Manzanita Hall

By Enid Davis

Frank Cramer founded what is now The Harker School under the influence of David Starr Jordan, the first president of Stanford University. The school was a feeder school for the new university that opened in 1891.

The school was first and briefly called the Palo Alto Preparatory School for Boys. It was both a day and boarding school located in the home of Rev. W.D. Bishop on Waverley Street in Palo Alto. It was renamed Manzanita Hall in 1892.

Some years later, Cramer moved the school out to the town’s Alba Park “fringe area” of the late 1890s. The illustration above shows two buildings on the small campus. The second building was named Madrono Hall. Hopkins Avenue now follows the photo’s fence line.

A  Mr. J. Leroy Dixon purchased the school from its founder in 1902, sold it, then bought it back it for a brief time. In a Palo Alto newspaper interview dated July 21, 1949, Dixon’s career is detailed. He was a well known educator and a one-time owner of Manzanita Hall.

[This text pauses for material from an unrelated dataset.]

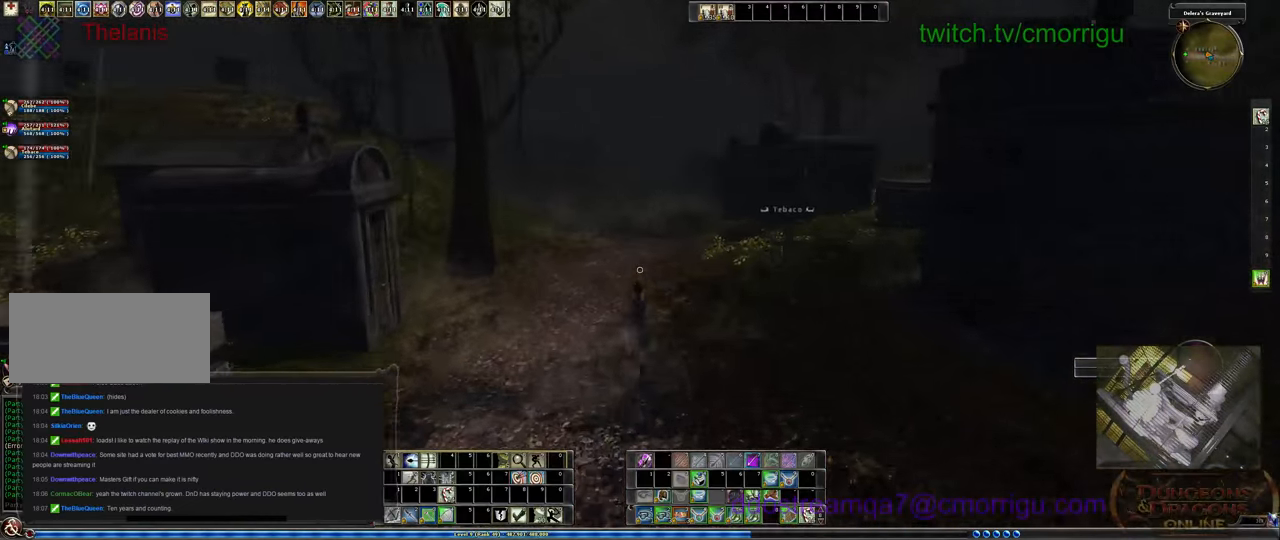
{"keys": ["w"], "events": []}
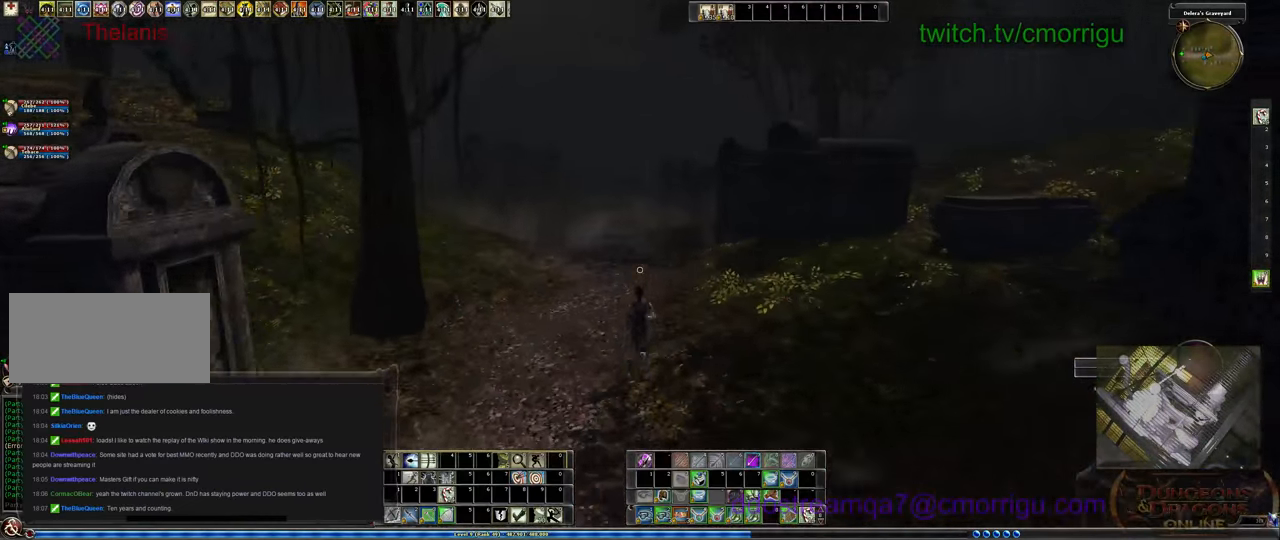
{"keys": ["w"], "events": []}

Dixon owned Manzanita Hall for seven years. During his time of ownership, Dixon states that “Manzanita Hall had students from all over the country and sent more boys to Stanford than any other school in the state.”  (Go Harker!)

He recalls the time that one boy actually turned down Stanford, because his father and grandfather had gone to CAL, and he had to go there, too, in order to maintain family harmony. According to the reporter, Rosa Jensen, Manzanita Hall was not a military academy under Dixon’s ownership. Rather, the school “stressed cultural subjects, which he [Dixon] still feels make a good background for any career.”

In June 1919 Col. Richard P. Kelly purchased the school. According to the Palo Alto Community Book, “Kelly revised the curriculum, moved the school to Parkinson Avenue, operated a boys’ camp in conjunction with the school and changed its name in 1925 to the Palo Alto Military Academy.”

The word “Manzanita” sounds like the name of a mighty Native American chief, but it is actually the word for a native American berry-bearing shrub of the genus Arctostaphylos found in the Western United States. The shrub has “leathery leaves and clusters of white to pink flowers.” The word for apple in Spanish is manzana. Manzanita is a little apple. The fruit is edible.

We do not know too much about Manzanita Hall at this time, but we can say that the little apple plant that Frank Cramer planted in 1892 is beautifully flourishing in 2002.